Effects of Responsibility Center Management System on Financial Performance Indicators among 50 Public Universities
Type of DegreePhD Dissertation
DepartmentEducation Foundation, Leadership, and Technology
MetadataShow full item record
The purpose of this study was to determine if a decentralized budget system, such as a Responsibility Center Management (RCM) system, improves a university’s key performance indicators (KPIs), specifically, operating revenue, tuition revenue, contracts and grants revenue, and operating expenses. There are limited empirical studies that examine whether or not a school that has implemented an RCM system is better off for doing so. This quantitative multiple case study was designed to analyze whether there are patterns or trends among schools that implement an RCM system and those that have not, based on the financial performance of the institution. The study compared annual changes in university financial indicators, over the same ten-year period from 2007-2016. Analyses of the data suggested that in most instances the application of an RCM budget model did not result in a significant annual improvement to financial results among the four key financial indicators (operating revenue, tuition revenue, contracts and grants revenue, and operating expenses).
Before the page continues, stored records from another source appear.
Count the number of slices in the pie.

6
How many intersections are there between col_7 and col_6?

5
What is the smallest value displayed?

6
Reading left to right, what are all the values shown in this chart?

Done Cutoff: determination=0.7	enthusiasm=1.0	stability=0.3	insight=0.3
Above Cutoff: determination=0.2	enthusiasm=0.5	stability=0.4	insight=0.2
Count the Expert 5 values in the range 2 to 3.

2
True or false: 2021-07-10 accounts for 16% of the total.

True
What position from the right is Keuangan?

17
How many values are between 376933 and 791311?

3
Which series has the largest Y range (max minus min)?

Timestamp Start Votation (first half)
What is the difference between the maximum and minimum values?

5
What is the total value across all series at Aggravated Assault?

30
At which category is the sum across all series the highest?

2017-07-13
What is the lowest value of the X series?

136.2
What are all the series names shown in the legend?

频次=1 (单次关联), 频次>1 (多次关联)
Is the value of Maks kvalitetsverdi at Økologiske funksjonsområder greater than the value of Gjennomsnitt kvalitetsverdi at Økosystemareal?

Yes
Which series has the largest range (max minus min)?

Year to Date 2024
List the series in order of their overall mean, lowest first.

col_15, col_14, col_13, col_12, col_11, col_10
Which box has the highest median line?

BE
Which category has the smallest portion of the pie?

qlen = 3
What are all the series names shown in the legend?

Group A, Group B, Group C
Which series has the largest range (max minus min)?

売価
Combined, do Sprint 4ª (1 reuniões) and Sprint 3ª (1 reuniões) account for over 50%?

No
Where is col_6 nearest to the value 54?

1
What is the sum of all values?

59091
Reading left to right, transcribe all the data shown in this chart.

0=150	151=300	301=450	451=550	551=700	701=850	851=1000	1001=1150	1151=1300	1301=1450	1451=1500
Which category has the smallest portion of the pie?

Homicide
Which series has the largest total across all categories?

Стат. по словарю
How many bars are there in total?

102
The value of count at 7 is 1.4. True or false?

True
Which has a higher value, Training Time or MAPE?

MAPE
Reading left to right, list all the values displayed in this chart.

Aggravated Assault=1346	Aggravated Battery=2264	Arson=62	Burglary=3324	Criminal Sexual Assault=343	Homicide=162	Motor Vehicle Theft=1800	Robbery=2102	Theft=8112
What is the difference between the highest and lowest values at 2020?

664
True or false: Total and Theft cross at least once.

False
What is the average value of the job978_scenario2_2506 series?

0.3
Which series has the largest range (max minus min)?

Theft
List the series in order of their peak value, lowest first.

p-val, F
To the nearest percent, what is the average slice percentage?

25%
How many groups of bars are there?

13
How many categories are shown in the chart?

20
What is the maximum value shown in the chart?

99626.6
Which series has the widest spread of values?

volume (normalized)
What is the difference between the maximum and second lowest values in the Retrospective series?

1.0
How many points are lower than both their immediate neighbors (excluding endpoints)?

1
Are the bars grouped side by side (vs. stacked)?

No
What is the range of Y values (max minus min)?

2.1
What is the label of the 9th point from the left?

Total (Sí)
Further, for those specific years in which the results of this research showed there was a significant financial improvement by RCM schools, there was no statistical difference when the researcher considered the length of time a school had been implementing an RCM system. Although the findings of this study seem to indicate in most instances there are not any direct financial improvements to the specific financial indicators tested, by implementing an RCM budget system, the study did show there were no years in which a school was worse off financially for using RCM. The implications of this study are particularly important for higher education leaders and administrators that are considering whether to implement an RCM system or considering whether to continue using an RCM system. The findings can help leaders at colleges and universities better understand and manage financial expectations of implementing such an RCM system, as the direct financial improvement attributed to RCM may be limited.